> _Prompt 1_
According to the cloud services passage, how long does a pilot typically last?
> _Prompt 2_
Please rewrite the paragraph of the cloud services passage that begins "The first factor in the reliability" as a short bulleted list, keeping its main facts.
> _Prompt 3_
Continue the cloud services passage from its final sentence.

> _Passage_
There are legal ramifications with the use of cloud services and the legal obligations of the provider in the country where they are based need to be understood e.g. the USA Patriot Act.


How do you choose a Service Provider?

There are a number of questions you should ask when you assess any service providers.

How easy is it to switch from the service provider?

The ability to switch from a provider, should their service become inappropriate, is an important safeguard for your business. Two factors can make this more costly:

Compatibility

Providers often supply services in non-compatible ways. You should ensure that any provider uses a well-known standard, preferably an open standard, as this will make it much easier to find a compatible service from another provider. Reducing the integration of the service with other systems will minimise integration costs (the number of times you have an integration problem will be reduced).

Data Access and Management

Many services are simple transactions, where all the information needed to complete the service is provided when it is invoked. Some services, however, rely on having contextual information available to complete them, e.g. customer details or account histories, which are impractical to send with each invocation. In these cases, switching provider means moving this data and you need to ensure that you can access your data in a useful format and on appropriate media. It is essential to agree any charges for the retrieval of data, and to be able to periodically retrieve all data, allowing you to keep a local backup of your data and to check that the extract process works.

Will the provider still be here in a year’s time?

A key factor in the selection of any provider is their stability, and the risk is heightened with cloud service providers. The market is relatively young, and is still seeing large numbers of entrants, many of which have no established track record, and a large number of service providers either shutting down or reducing the service they provide. You should perform a due-diligence exercise and avoid new entrants to the market.

How reliable will their service be?

The first factor in the reliability of the service is its technical solution and you should perform a technical due diligence exercise. Ask the supplier questions about the levels of resilience within their data centre and how they use multiple data centres. Higher levels of resilience may have higher costs, and you should judge what is sufficient for your business and choose appropriately.

Secondly, the service is only as reliable as your own network access. The loss of a single connection can make the service completely unavailable. Therefore users should ensure they have resilience in their internet connectivity, potentially investing in diversely routed connections. It is also important to ensure that sufficient bandwidth and latency is available to use the service.

How should you engage with a provider?

Once you have chosen your provider, how do you engage with them?

Run a pilot

A pilot is essential if you plan to adopt Cloud services. It will test the service, the performance levels you receive and the provider’s management and reporting processes. The pilot should be sufficiently long to assess all of these factors and would typically be over two or three months. Pilot users need to include enough variation to show feasibility for all situations.

> _Records provided_
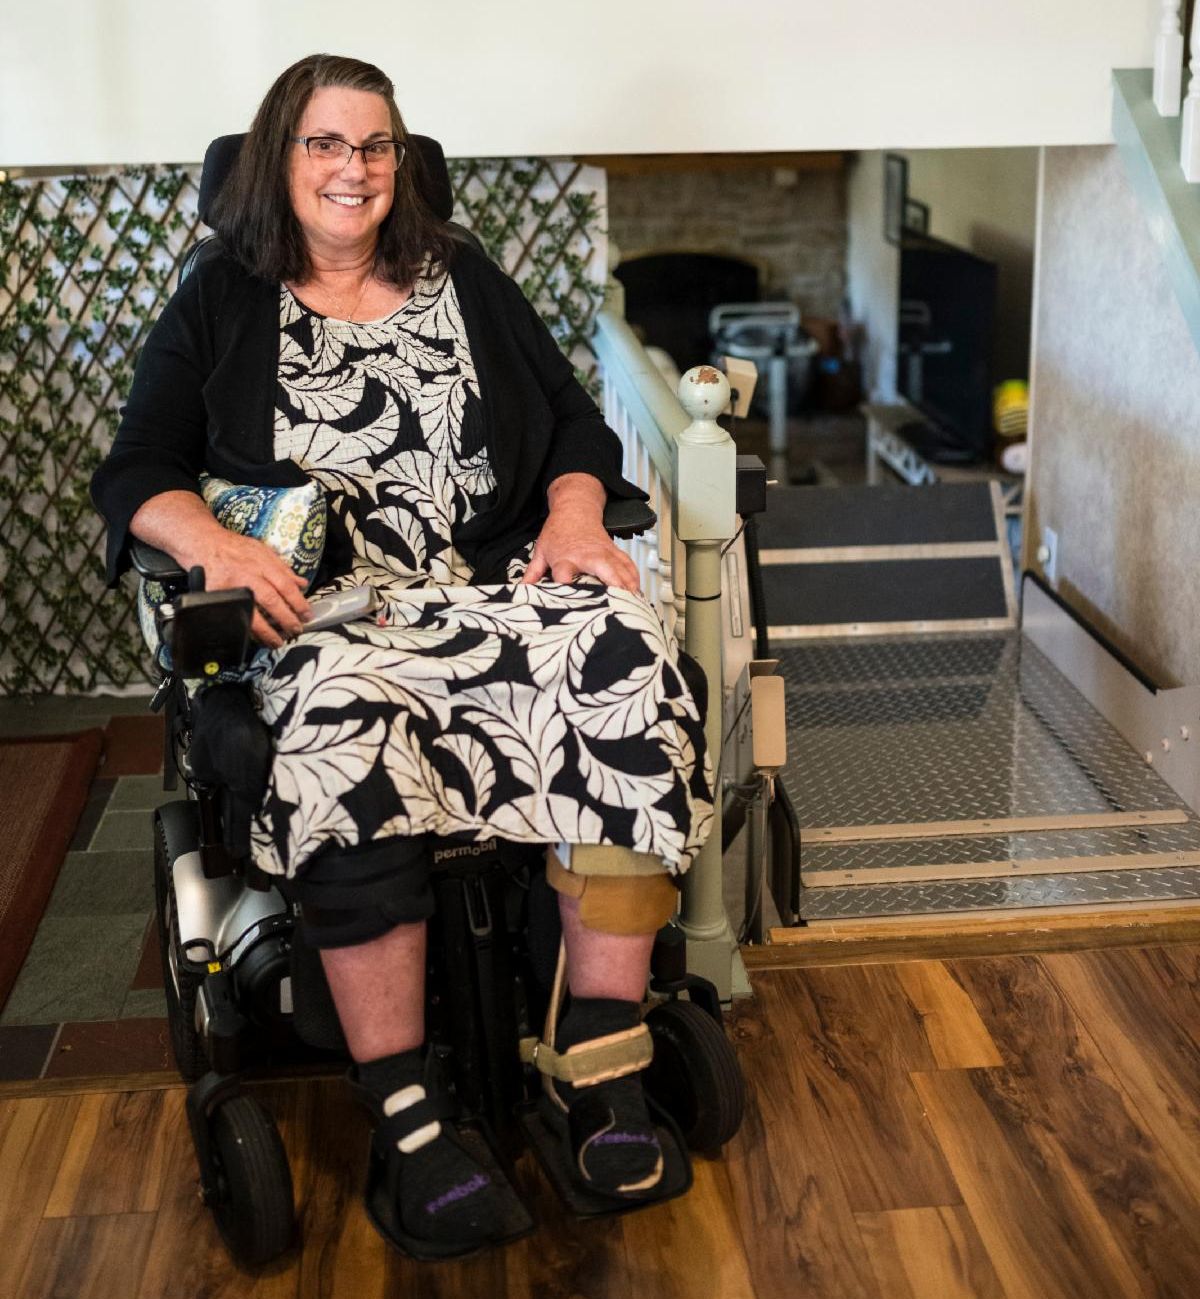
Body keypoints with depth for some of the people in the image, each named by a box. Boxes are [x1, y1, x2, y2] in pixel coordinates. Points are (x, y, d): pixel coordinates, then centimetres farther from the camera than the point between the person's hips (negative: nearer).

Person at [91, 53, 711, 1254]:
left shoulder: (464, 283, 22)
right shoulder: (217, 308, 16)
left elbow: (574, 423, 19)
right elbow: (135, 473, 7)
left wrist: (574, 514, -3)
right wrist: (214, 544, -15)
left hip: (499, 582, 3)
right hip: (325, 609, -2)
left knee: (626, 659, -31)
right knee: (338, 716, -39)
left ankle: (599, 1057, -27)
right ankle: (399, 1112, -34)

==

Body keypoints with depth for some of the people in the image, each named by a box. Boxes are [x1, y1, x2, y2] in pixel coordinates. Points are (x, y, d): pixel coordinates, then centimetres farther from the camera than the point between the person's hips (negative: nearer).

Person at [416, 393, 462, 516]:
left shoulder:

...

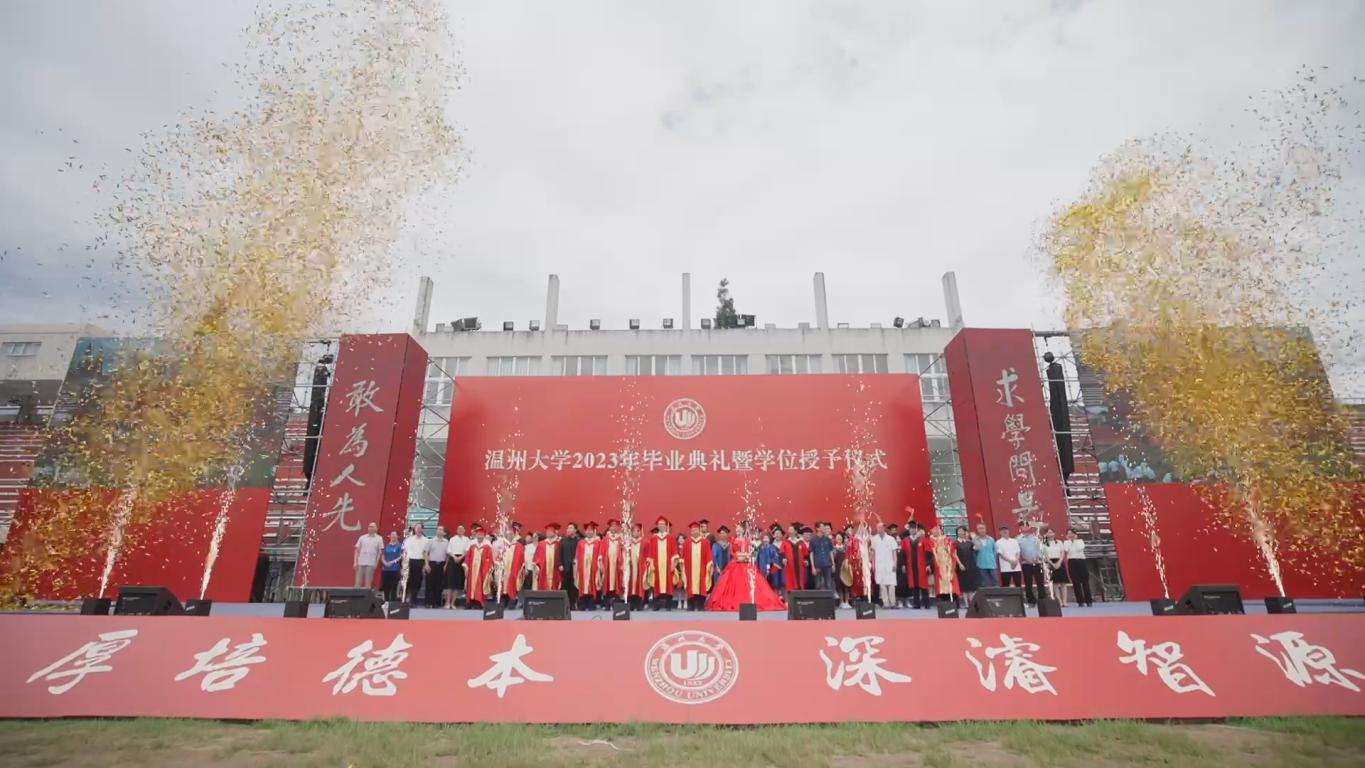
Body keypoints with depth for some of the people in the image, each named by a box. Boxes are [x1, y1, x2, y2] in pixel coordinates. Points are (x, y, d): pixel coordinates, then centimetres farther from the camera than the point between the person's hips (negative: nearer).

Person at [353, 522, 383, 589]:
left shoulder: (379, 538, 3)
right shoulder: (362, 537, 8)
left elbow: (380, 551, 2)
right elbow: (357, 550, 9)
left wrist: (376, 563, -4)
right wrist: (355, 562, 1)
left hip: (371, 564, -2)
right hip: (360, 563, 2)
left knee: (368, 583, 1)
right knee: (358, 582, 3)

> _Response 1_
A pilot typically lasts two or three months.

> _Response 2_
- Reliability depends first on the service's technical solution, so carry out a technical due diligence exercise.
- Ask the supplier about the levels of resilience in their data center and how they use multiple data centers.
- Higher resilience may cost more, so judge what is sufficient for your business and choose accordingly.

> _Response 3_
Choose your price mechanism carefully

During the pilot and early stages of adoption, running a ‘pay-as-you-go’ model is an effective strategy. You have no long-term commitment and can use the period to assess your actual usage of the service. Once this is established, it is sensible to consider other pricing methods. Committing to an extended contract or transaction volume is very likely to reduce charges from the standard ‘pay-as-you-go’ model. Even if your provider doesn’t offer these as a standard pricing structure it is worth requesting them, as most providers will consider such an offer.

Buyer beware

Organisations rely on new IT services and systems to meet the ever-growing challenges of improving performance and cutting costs. Pressure to outsource or adopt shared services is greater than ever.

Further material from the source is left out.